Doctor University of Massachusetts - Baystate Health, United States
Introduction: Stiff Person Syndrome (SPS) is a rare autoimmune neurological disorder characterized by progressive muscle stiffness and rigidity. It has rarely been described in association with secondary adrenal insufficiency. We present a patient with known SPS later presenting with adrenal crisis.
Description: 47-year-old female with a known diagnosis of SPS with positive anti-glutamic acid decarboxylase antibodies presented with painful spasms leading to a fall, after she missed her intravenous immunoglobulin session the week prior. She was noted to be hypotensive and hypothermic prompting ICU admission for vasoplegia thought to be secondary to escalating doses of sedatives for spasm relief. Of note, the patient had not been exposed to any meaningful doses of steroids prior to admission. The patient had an unrevealing CT head and MRI brain on admission and her diagnostic work up suggested against active infection with absent leukocytosis and normal inflammatory markers. Labs demonstrated a markedly low cortisol level with a normal ACTH, and her hemodynamics showed improvement with stress dose hydrocortisone. Subsequent cortisol levels normalized, and she was safely discharged home days later.

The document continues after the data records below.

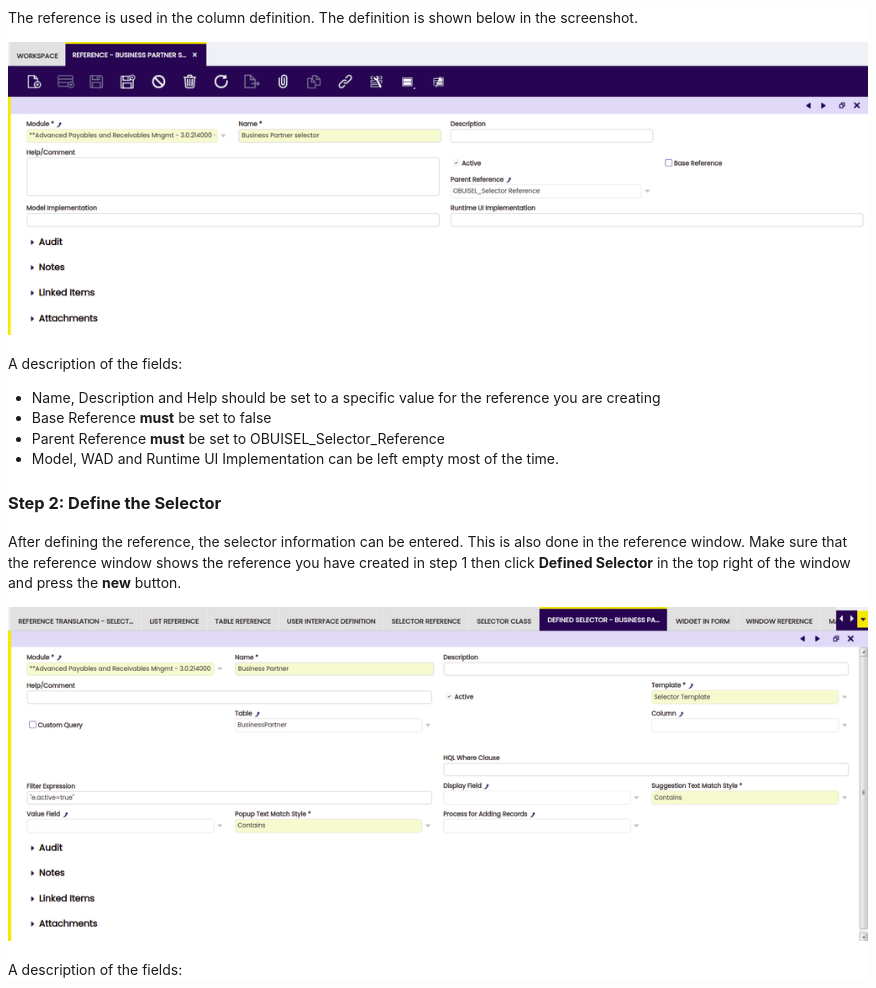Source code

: The reference is used in the column definition. The definition is shown below in the screenshot.

![](../../../assets/developer-guide/etendo-classic/concepts/Selectors-2.png)

A description of the fields:

  * Name, Description and Help should be set to a specific value for the reference you are creating 
  * Base Reference **must** be set to false 
  * Parent Reference **must** be set to OBUISEL_Selector_Reference 
  * Model, WAD and Runtime UI Implementation can be left empty most of the time.

### Step 2: Define the Selector

After defining the reference, the selector information can be entered. This is also done in the reference window. Make sure that the reference window shows the reference you have created in step 1 then click **Defined Selector** in the top right of the window and press the **new** button.

![](../../../assets/developer-guide/etendo-classic/concepts/Selectors-3.png)

A description of the fields:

Discussion: As an auto-immune entity, SPS has been associated with other autoimmune disorders including Addison’s disease. There are also reported cases of stiff-person-like syndrome associated with pan-hypopituitarism, and links of SPS with adrenal insufficiency secondary to pituitary adenomas. The overwhelming majority of these very rare cases describe individuals first diagnosed with adrenal insufficiency, followed by the later development of muscle stiffness or flexion contractures suspicious for SPS. Our patient carried a formal diagnosis of SPS from a specialty center for over a year before she presented with adrenal crisis from secondary adrenal insufficiency, not caused by a structural process like a macro-adenoma as previously described in the literature amongst her age group. This case highlights that clinicians should keep a differential diagnosis of adrenal insufficiency in mind when a patient with SPS presents with vasodilatory shock.